Euro Area Resolve for Single Currency Faces Greek Test
European leaders’ determination to keep Greece in the euro area will be tested this week as Prime Minister Antonis Samaras struggles to secure political support for measures to assure the country’s financial lifeline.
Samaras pledged yesterday that the raft of wage and pension cuts in the latest austerity package will be the last and that Greek society won’t tolerate any more, according to comments made to lawmakers of his New Democracy party. The first parliamentary vote in Athens may come as early as Nov. 7.
“The Greek risk could come to a head this week,” Holger Schmieding, chief economist at Berenberg Bank AG, wrote in a Nov. 2 note. “Greece matters as a trigger of potential contagion to the much bigger economies of Italy and Spain.”
Negotiations between Greece and its troika of international creditors have sought to keep the country inside the 17-member monetary union. In Athens, coalition leaders are squabbling over the terms of the latest package, while in other European capitals politicians are debating how to ease the country’s debt burden.
As Samaras delivered his warning, he urged lawmakers to cast their votes with the nation in mind.

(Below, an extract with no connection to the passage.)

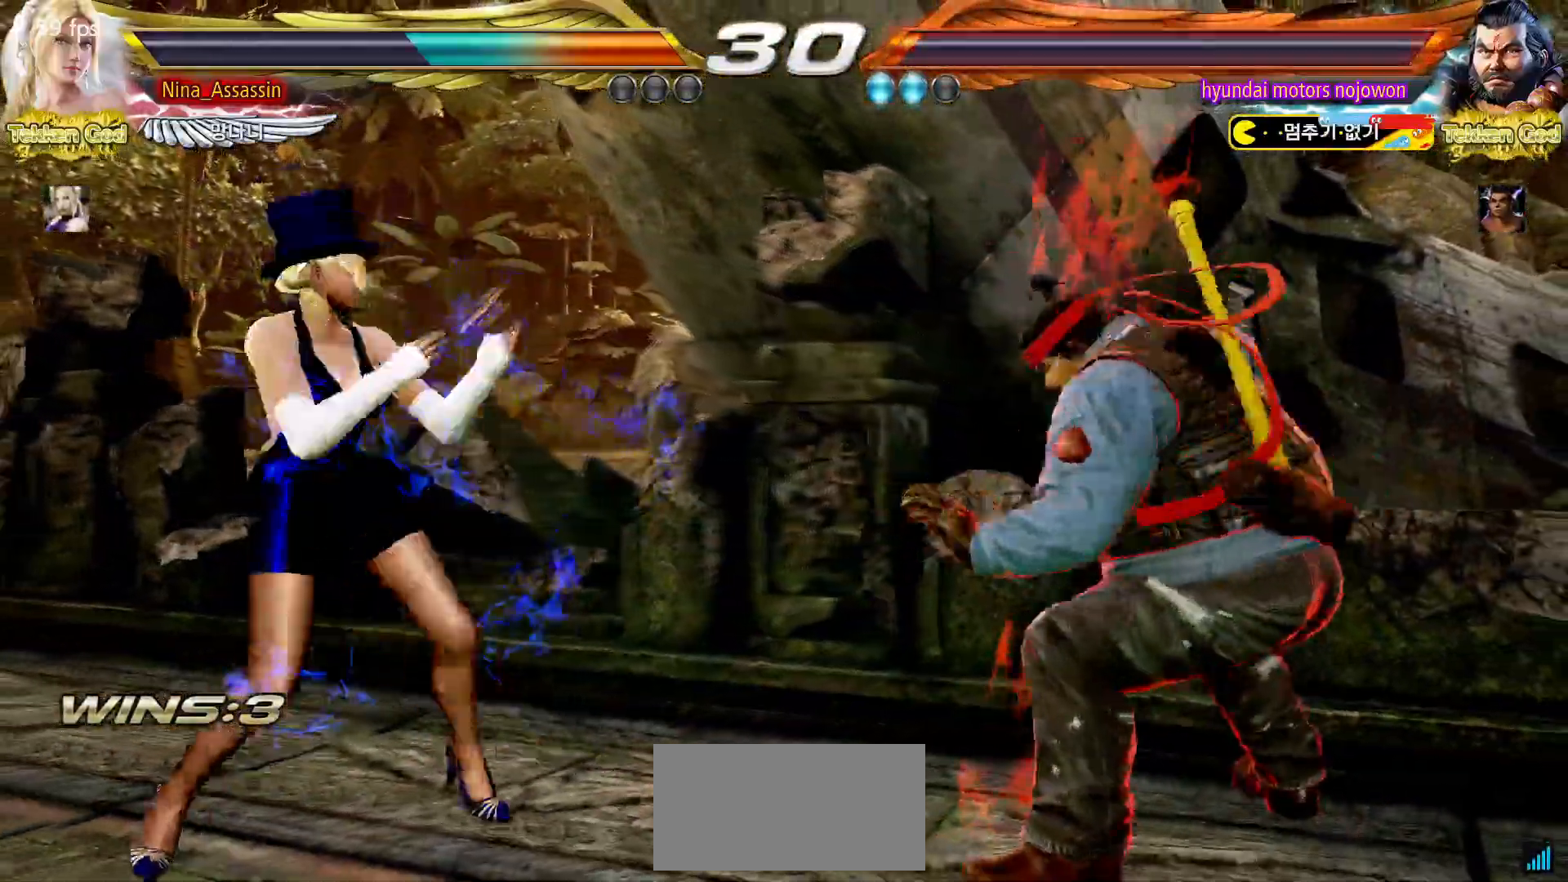
{"dt_ms": 500, "buttons": ["CROSS"], "left_stick": "down"}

An exit from the euro area would lead to an 80 percent drop in living standards from 2009 levels, while passage of the measures will free Greece from an investment “quarantine,” the prime minister said.
“Those betting that we would fail, those betting on the drachma, for the first time are seeing that they are losing that bet,” he said, according to an e-mailed transcript.

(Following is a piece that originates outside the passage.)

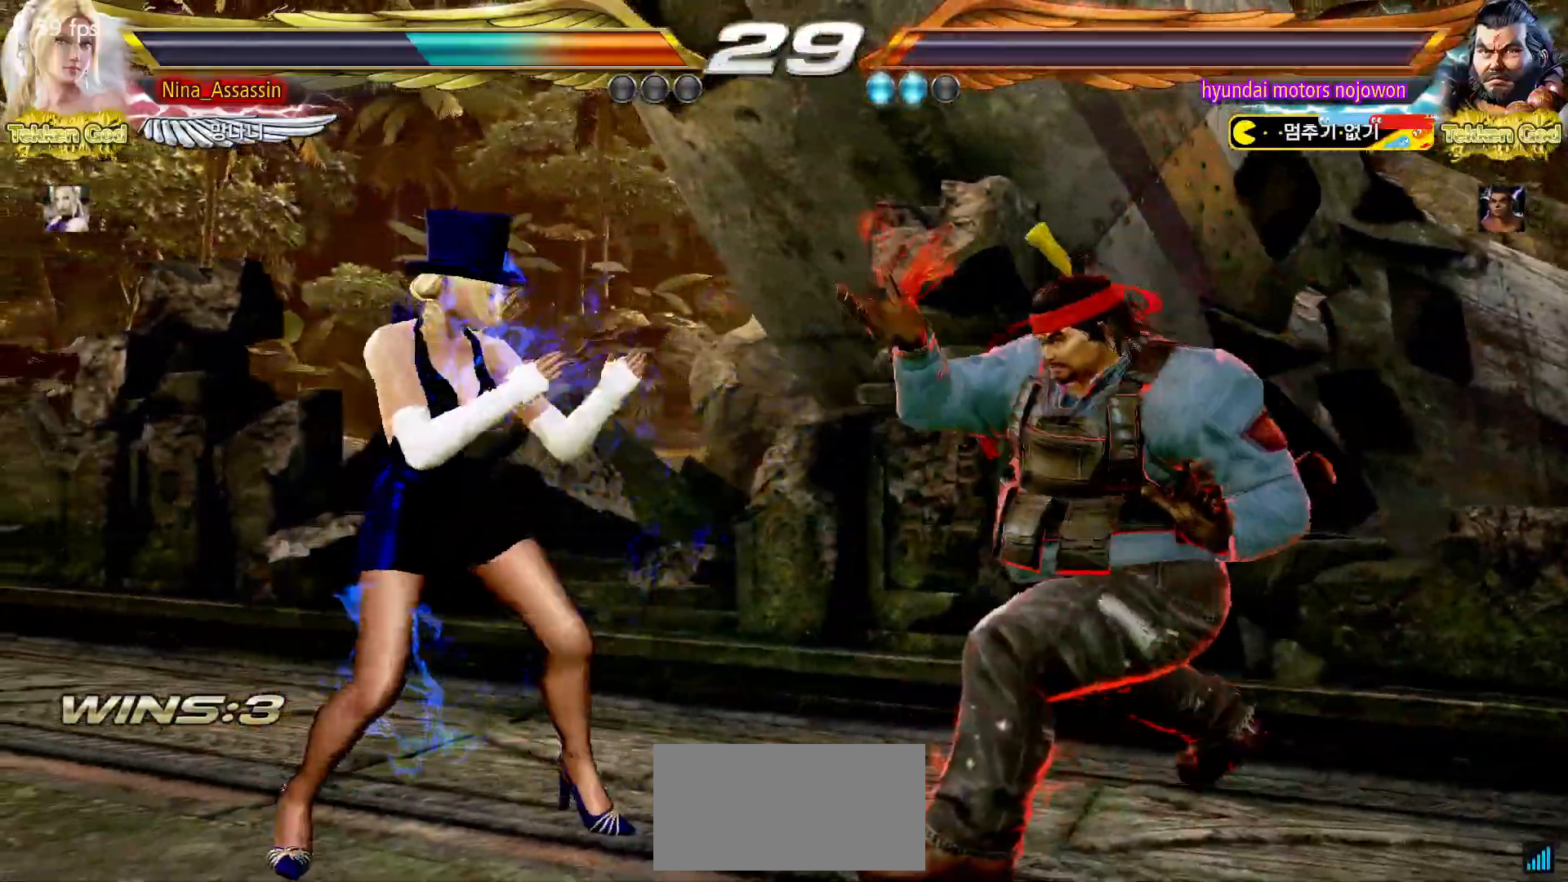
{"dt_ms": 500, "buttons": [], "left_stick": "center", "events": [[33, "CROSS", "up"], [83, "left_stick", "center"]]}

As Greece seeks a 31 billion-euro ($40 billion) financing tranche this month, Samaras is facing down a revolt in his three-party coalition as the country records a fifth year of recession. The leader of the Democratic Left yesterday reiterated his party's opposition to changes in the labor law demanded by international creditors.
No date has been set for a vote on that bill, though it may come as soon as Nov. 7. The budget vote is slated for Nov. 11.

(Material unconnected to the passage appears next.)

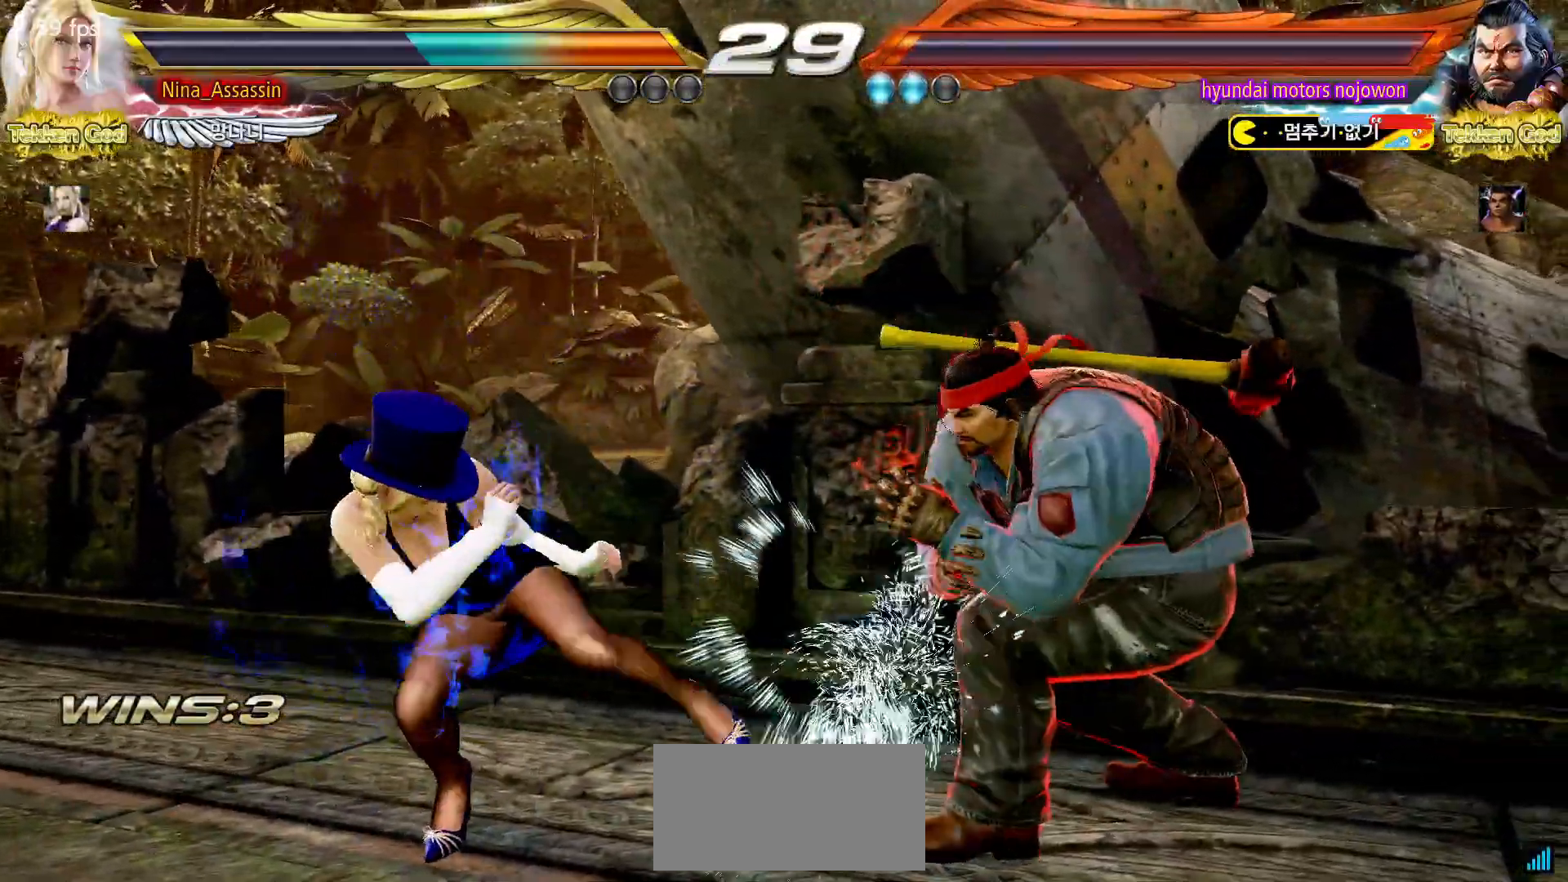
{"dt_ms": 500, "buttons": [], "left_stick": "left"}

Since the last election, two lawmakers in Samaras's New Democracy party have defected, while Democratic Left has lost one, reducing the coalition’s majority in the 300-seat chamber to 176. Democratic Left contributes 16 of those.
At the same time, officials from the so-called troika -- the International Monetary Fund, European Central Bank and the European Commission -- have hinted that Greece will get a two-year extension to meet targets in return for the measures.
A year after German Chancellor Angela Merkel and then- French President Nicolas Sarkozy warned that they were prepared to expel Greece, triggering a debate on its potential exit, a failure to overcome this latest hurdle could mark a return to talk over a fragmentation of the euro, Schmieding said.
The debate “could be back with a vengeance despite the clear desire of Germany to keep Greece in the euro,” Schmieding wrote. Such a re-emergence could be a potential trigger of turmoil in the Spanish bond markets and hence of a Spanish request for ECB-backed bailout assistance, he said.
Spanish borrowing costs have eased from record levels in July after ECB President Mario Draghi unveiled a plan to buy unlimited euro-area sovereign debt. While that firewall will probably prevent further upheaval, “the next two weeks are strewn with risks that are worth watching,” Schmieding said.
Investors will also await a Nov. 8 rate decision by the ECB, as economists predict the central bank will keep the benchmark rate at a record low of 0.75 percent, as policy makers wait for Spain to decide whether it needs aid.
Meanwhile, Group of 20 finance chiefs meeting in Mexico City today are set to maintain pressure on Europe having spent three years criticizing its leaders’ crisis tactics. A draft of a statement set for release after the talks conclude warns against delaying the next round of crisis-fighting policies, according to an official from a G-20 country who declined to be identified because the text isn’t finalized.